Some interesting food for thought in those numbers, by the way.
Now vs. last year: between 5% and 12% degradation, which is what people have reported those days in general. That looks high but usually when we do database performance troubleshooting we are there to address queries with x10 to x100 CPU usage doing unnecessary stuff because of bad design or suboptimal execution plan.
If disable KPTI: degradation is less than 1%, so that’s an easy way to get the same performance if you are sure that you control all software running. At least temporarily before some database tuning is done.
If disable KPTI, IBRS and IBPB: not better than when disabling only KPTI. I’ve no explanation about that… Makes me wonder if those predictive branching are always a good idea.
In all case, if you are not allocating SGA with large pages, then you should. The KPTI degradation is lowered with large pages, which makes sense as the page table is smaller. And if you are not yet using large pages, the benefit will probably balance the KPTI degradation.
This is not a benchmark and your application may see a higher degradation if doing a lot of system calls. If you upgrade from an old kernel, you may even see an improvement thanks to other features compensating the mitigation ones.
This is *very* valuable testing, Franck. It shows the degradation to the most critical processing that happens in an Oracle Database. A significant impact to the cached accesses would make any impact to I/O a moot issue. Think about it. If your cached work is suffering, your non-cached work is merely academic.

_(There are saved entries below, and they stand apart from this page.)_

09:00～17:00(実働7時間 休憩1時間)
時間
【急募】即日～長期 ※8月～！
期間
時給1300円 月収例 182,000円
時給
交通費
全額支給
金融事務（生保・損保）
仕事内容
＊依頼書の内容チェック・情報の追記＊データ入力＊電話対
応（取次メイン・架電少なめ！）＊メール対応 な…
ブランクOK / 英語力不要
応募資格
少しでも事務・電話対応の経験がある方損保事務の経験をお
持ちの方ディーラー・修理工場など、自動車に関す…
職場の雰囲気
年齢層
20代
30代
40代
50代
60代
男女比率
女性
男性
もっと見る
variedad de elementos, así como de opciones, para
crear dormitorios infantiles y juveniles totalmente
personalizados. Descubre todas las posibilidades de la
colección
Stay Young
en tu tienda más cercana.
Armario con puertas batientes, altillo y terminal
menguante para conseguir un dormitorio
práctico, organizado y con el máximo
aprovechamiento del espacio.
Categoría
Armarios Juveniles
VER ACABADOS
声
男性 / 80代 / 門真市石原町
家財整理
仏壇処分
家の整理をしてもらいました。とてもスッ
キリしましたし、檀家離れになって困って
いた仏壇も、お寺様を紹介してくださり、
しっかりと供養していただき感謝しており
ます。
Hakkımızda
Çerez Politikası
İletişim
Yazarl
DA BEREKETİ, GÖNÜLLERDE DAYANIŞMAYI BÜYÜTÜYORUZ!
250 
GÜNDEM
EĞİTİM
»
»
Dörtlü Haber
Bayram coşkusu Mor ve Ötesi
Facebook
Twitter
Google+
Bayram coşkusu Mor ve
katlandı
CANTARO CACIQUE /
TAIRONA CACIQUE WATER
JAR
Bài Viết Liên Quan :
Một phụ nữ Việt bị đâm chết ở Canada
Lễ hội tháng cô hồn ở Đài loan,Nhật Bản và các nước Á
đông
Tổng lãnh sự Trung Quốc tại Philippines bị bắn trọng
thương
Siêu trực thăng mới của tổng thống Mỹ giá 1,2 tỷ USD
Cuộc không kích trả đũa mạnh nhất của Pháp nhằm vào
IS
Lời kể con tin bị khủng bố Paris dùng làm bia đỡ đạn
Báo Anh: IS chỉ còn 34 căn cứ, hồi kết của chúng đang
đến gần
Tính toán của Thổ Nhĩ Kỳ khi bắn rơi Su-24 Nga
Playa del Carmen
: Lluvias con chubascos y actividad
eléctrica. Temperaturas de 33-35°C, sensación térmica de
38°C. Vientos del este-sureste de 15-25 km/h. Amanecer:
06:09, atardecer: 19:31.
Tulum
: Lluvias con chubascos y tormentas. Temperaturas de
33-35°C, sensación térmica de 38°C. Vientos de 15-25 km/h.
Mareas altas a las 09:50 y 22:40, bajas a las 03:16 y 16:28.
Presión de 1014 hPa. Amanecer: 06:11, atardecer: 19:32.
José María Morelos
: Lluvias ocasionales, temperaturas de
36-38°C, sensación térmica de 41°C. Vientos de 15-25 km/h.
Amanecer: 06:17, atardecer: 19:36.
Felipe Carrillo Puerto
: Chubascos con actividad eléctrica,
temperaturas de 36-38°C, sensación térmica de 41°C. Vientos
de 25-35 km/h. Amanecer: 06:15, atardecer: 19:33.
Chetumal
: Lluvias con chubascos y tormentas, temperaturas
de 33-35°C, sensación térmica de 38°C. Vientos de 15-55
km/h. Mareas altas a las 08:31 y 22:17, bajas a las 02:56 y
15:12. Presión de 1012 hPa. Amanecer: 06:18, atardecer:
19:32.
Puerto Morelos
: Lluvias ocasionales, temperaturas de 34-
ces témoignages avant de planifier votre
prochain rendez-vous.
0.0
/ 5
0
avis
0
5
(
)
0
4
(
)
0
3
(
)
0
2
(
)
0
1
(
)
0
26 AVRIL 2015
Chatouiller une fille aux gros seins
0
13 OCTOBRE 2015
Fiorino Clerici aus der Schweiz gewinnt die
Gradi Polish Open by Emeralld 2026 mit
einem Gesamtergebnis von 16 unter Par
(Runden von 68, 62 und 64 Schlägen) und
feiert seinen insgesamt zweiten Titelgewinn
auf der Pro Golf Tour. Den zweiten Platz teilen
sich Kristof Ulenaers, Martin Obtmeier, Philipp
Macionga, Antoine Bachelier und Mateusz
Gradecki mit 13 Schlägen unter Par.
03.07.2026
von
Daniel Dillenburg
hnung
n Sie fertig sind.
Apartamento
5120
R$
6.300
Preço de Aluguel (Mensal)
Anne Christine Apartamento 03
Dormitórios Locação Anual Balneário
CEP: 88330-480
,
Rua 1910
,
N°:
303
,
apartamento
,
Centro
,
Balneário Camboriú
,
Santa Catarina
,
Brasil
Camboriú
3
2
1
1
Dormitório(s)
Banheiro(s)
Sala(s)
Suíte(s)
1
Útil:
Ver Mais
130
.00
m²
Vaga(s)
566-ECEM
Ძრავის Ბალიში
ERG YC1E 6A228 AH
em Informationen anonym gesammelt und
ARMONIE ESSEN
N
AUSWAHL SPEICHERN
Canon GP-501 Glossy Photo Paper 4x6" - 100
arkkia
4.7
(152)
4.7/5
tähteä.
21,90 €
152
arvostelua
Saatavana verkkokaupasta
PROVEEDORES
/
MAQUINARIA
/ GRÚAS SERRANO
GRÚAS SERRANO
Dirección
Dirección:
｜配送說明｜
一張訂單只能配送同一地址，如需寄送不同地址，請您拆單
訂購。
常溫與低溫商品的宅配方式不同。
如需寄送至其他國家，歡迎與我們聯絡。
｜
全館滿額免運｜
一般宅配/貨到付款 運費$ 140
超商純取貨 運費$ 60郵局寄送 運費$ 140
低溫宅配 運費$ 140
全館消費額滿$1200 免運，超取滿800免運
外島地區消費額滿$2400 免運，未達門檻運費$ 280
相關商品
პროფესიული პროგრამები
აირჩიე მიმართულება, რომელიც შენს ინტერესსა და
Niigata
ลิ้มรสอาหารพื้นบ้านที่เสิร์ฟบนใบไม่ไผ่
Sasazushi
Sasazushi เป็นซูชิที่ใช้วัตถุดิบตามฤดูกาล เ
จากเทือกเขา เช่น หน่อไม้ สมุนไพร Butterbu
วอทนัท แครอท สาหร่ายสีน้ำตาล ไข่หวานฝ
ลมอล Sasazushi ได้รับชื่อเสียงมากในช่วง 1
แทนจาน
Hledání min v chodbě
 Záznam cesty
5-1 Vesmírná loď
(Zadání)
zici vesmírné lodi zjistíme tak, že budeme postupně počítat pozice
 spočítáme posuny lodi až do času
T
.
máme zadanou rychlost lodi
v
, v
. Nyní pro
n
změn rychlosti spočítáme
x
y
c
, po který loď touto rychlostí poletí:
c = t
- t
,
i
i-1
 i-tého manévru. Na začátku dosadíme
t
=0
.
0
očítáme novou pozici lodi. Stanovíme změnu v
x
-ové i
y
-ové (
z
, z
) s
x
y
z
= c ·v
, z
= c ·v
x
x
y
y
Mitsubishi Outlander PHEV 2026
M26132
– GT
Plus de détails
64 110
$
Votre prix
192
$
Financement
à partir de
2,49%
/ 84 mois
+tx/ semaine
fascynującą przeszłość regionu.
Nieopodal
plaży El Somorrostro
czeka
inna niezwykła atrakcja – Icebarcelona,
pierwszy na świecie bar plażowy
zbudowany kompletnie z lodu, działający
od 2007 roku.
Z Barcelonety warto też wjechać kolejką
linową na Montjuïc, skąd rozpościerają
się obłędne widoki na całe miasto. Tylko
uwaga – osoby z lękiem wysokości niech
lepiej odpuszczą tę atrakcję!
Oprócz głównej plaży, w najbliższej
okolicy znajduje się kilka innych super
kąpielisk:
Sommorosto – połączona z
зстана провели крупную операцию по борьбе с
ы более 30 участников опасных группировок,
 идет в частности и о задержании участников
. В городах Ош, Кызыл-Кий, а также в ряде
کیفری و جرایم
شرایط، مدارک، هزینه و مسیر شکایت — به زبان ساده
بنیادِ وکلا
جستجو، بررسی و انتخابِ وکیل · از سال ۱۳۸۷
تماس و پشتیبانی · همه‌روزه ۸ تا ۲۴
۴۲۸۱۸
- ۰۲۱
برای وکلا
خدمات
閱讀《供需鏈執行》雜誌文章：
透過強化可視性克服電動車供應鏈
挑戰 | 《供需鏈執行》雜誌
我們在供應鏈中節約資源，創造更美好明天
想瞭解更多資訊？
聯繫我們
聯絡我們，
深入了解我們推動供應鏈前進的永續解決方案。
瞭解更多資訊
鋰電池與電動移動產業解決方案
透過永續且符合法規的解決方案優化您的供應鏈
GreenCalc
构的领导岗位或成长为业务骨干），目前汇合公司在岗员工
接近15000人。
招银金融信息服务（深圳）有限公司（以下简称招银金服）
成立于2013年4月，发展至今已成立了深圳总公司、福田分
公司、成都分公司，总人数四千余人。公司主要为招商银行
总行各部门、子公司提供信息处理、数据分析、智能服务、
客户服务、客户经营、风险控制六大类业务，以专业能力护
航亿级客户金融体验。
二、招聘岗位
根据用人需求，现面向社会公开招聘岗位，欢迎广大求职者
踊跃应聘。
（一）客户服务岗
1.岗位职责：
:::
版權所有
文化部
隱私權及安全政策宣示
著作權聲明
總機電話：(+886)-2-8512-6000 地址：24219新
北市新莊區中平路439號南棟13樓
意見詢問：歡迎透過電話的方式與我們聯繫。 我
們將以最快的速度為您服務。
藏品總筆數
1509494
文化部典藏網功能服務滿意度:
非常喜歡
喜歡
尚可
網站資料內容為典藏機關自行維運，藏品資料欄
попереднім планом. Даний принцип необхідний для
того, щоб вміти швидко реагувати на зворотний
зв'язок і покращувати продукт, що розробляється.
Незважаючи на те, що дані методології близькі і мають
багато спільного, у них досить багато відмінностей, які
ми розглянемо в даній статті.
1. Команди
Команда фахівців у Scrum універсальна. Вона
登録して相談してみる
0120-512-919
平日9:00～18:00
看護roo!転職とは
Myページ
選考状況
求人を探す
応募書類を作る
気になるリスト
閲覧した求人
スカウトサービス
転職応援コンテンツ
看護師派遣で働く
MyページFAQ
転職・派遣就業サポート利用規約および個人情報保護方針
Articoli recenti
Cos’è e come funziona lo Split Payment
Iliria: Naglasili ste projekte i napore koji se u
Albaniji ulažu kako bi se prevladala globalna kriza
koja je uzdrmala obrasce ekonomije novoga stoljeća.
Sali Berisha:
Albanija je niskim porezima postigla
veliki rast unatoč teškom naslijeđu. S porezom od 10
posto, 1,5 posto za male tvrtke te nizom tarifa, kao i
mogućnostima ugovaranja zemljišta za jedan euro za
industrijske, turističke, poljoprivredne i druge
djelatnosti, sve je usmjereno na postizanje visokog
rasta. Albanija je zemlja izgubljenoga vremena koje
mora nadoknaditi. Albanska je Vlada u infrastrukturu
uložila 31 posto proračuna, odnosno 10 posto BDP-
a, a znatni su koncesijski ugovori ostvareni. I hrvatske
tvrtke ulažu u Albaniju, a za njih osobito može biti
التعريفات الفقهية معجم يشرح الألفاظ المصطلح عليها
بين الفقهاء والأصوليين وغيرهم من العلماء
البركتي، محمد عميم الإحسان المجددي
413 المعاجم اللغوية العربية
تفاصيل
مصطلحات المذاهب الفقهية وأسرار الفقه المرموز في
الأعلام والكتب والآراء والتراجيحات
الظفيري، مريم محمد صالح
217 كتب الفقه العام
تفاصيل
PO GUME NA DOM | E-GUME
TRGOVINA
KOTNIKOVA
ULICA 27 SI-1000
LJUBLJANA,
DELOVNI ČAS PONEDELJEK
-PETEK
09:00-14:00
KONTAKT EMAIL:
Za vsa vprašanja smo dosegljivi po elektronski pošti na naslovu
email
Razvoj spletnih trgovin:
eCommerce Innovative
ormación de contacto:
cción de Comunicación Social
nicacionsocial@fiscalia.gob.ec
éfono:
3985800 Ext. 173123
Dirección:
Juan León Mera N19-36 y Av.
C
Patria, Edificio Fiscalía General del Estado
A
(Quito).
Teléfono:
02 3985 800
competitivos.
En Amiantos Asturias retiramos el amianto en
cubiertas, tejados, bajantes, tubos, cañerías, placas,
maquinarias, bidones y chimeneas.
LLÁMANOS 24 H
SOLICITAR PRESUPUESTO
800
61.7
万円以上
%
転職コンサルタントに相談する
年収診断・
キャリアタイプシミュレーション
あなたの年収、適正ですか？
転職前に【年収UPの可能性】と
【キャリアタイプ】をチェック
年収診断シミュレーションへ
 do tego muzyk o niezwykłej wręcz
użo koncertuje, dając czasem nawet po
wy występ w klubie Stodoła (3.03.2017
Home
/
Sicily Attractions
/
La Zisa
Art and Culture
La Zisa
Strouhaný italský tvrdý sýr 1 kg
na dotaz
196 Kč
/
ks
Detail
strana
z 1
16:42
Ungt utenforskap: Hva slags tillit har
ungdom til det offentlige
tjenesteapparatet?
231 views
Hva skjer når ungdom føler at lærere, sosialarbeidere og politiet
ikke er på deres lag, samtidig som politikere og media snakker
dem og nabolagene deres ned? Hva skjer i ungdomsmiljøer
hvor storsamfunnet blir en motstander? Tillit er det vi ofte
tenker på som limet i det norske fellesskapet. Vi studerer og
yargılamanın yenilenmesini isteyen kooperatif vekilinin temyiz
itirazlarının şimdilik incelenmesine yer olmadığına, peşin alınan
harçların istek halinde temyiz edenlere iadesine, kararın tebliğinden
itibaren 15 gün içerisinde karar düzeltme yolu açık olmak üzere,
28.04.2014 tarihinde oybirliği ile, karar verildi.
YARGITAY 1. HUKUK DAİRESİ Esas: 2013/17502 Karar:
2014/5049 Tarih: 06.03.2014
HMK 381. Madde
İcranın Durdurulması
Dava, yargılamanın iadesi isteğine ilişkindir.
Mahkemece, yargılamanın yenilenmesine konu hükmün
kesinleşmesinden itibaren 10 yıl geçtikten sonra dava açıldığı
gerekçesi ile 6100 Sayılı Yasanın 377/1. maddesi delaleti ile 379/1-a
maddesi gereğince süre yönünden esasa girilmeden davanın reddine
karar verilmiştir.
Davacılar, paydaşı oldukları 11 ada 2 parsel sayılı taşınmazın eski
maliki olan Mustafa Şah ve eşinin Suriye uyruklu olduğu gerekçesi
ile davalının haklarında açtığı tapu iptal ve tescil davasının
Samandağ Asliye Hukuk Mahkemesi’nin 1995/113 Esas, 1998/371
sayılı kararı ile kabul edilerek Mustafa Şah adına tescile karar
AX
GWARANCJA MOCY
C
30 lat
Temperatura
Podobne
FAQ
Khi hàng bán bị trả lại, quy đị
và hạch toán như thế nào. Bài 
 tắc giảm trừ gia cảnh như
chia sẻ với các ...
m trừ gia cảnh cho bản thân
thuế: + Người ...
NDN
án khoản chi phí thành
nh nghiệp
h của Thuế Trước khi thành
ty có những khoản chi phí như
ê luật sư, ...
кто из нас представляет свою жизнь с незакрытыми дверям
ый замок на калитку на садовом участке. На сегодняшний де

By the way, your first series was 874K, 1540K and 1779K LIOPS. That looks to me like you were plotting out the warmup run. SLOB testing should always show you reproducible results. Thoughts?
Hi Franck
Thanks for these interesting results, especially the focus on large pages. I think even if you’re touching only memory in your tests you still need virtual to physical address translation, so the page table fix is still involved. As you said, the worst case scenario is likely to be more CPU bound than IO bound. We’ve done some testings on a patched OEL7 on our side with a strict CPU bound loop and it shows a 7.5% degradation after the patch is applied, close to what most other vendors noticed so far (MySQL, PostgreSQL). It is far from being representative of a true OLTP or DSS workload, it shows just how bad it can potentially become. Also we did not evaluate the mitigation with pcid on / off, so there may be a room for improvement with pcid on.
David
Thanks David for your feedback. Interesting to see that different tests, even if very different from real-life applications, are all in the same ballpark.